• _EXERCISE GOAL_
Copy every line of the data in which the word "vertical" occurs.

━━━━━━━━━━

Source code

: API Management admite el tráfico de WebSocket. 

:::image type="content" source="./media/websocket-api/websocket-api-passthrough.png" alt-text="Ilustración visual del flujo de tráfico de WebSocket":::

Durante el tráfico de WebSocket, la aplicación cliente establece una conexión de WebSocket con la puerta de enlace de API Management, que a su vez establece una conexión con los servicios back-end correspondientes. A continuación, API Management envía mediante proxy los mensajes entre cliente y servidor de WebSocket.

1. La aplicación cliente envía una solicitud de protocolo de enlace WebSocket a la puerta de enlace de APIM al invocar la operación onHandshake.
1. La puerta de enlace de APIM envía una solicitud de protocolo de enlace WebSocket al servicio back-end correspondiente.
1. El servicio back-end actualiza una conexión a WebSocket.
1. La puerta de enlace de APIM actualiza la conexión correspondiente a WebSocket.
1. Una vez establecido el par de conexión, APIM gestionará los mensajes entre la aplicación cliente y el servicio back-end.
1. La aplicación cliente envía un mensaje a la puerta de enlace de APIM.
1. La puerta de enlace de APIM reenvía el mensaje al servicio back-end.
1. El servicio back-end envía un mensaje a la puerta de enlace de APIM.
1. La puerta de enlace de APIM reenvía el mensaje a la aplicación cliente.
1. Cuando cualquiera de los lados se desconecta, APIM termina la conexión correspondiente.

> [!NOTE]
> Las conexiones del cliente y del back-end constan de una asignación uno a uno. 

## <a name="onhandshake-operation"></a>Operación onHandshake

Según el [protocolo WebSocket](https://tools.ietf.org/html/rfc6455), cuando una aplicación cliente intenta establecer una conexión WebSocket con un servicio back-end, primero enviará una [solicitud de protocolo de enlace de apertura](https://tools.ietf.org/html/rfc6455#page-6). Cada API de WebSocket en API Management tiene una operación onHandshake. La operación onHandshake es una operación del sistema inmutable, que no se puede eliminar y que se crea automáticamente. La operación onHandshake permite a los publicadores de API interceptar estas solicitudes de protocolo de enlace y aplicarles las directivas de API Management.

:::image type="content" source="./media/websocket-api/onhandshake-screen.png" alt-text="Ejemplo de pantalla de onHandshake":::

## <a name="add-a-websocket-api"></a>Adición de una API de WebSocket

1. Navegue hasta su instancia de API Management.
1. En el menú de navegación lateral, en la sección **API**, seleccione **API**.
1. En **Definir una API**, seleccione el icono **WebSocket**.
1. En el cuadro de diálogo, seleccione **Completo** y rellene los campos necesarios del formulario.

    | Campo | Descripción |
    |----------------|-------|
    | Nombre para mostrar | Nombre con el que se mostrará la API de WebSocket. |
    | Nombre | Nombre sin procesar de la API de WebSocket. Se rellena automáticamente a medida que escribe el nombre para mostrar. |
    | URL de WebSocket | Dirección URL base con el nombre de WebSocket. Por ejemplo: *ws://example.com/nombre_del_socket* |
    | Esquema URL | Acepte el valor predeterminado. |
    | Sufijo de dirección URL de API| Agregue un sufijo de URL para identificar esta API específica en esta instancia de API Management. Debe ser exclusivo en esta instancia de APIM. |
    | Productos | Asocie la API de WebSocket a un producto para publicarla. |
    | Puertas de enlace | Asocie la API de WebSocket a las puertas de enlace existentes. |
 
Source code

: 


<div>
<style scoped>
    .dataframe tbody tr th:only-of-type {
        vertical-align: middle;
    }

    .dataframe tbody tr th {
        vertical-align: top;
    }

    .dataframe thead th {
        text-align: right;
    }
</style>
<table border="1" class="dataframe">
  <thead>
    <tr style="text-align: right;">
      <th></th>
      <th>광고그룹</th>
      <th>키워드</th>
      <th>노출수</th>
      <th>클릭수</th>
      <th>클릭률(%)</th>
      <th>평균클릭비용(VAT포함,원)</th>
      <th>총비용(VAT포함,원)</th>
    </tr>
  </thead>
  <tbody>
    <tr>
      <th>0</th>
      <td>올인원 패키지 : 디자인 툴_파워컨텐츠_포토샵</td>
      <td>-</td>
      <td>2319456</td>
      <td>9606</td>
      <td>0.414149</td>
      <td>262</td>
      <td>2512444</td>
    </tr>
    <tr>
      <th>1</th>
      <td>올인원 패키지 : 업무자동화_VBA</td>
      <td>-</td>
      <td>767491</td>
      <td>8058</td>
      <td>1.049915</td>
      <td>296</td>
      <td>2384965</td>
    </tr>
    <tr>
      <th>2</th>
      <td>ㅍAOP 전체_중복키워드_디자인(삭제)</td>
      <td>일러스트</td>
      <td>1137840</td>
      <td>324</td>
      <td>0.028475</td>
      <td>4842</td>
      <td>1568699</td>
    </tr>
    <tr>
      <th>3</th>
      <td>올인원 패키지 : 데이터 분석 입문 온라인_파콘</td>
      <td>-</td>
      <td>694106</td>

━━━━━━━━━━

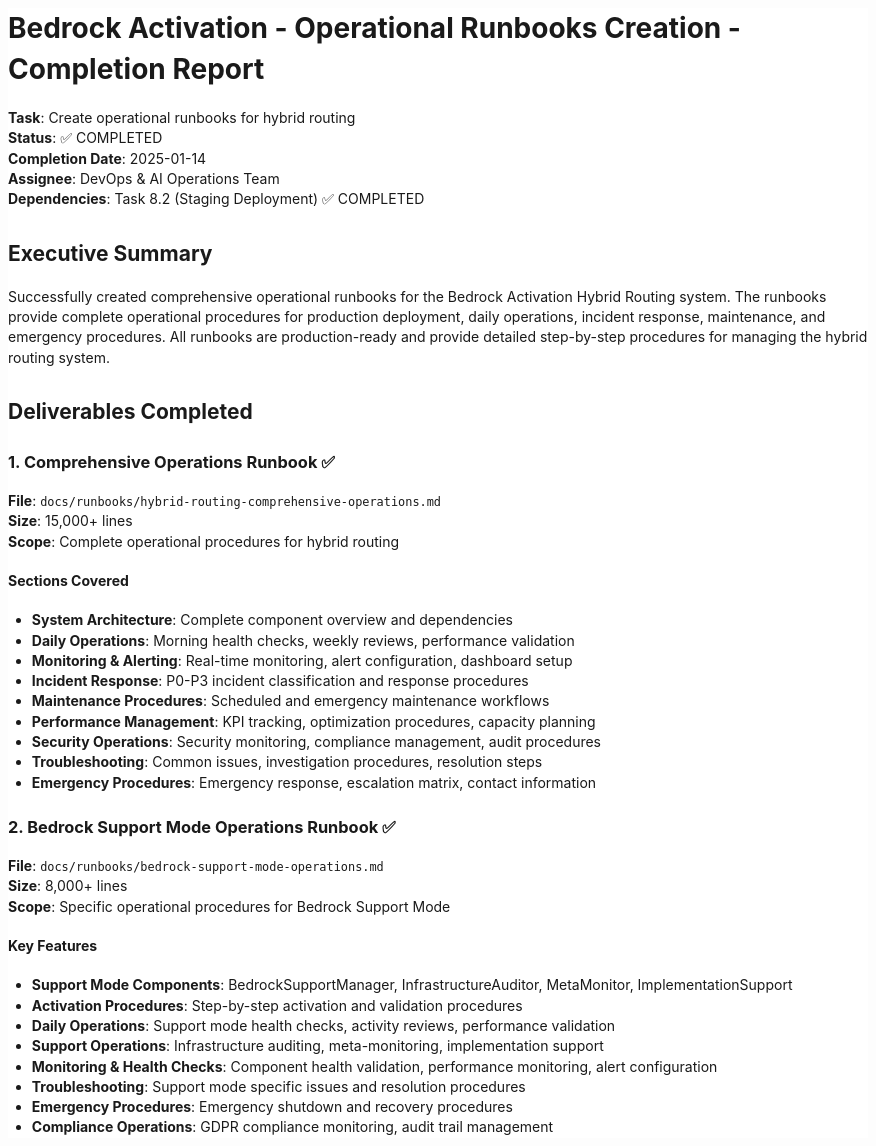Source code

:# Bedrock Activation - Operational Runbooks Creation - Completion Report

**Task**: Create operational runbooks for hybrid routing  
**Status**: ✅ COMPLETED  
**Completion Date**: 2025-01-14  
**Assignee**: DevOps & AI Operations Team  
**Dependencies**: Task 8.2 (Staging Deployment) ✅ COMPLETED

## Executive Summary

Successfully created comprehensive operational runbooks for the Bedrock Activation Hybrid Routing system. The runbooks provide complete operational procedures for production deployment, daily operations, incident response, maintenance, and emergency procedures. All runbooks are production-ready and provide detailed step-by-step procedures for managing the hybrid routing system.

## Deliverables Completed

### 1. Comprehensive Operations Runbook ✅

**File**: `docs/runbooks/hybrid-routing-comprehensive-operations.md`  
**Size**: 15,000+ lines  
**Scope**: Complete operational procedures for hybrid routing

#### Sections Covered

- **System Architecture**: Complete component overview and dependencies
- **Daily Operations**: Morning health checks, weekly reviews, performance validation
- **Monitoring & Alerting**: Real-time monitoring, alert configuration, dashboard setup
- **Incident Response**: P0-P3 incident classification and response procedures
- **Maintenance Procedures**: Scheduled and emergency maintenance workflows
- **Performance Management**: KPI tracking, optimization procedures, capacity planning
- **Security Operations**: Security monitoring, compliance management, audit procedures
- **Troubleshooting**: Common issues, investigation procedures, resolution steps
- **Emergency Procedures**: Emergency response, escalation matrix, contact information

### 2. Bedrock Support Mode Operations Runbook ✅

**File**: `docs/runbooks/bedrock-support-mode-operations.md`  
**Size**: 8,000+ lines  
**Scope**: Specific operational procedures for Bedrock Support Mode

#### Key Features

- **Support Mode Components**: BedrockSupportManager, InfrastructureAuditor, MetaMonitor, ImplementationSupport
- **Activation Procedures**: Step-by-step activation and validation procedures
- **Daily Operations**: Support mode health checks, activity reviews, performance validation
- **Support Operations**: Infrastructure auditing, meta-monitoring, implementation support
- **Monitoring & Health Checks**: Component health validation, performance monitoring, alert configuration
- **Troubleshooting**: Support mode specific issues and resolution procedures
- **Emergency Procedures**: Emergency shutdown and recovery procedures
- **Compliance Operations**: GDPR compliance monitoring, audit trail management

━━━━━━━━━━

• _TASK RESPONSE_
        vertical-align: middle;
        vertical-align: top;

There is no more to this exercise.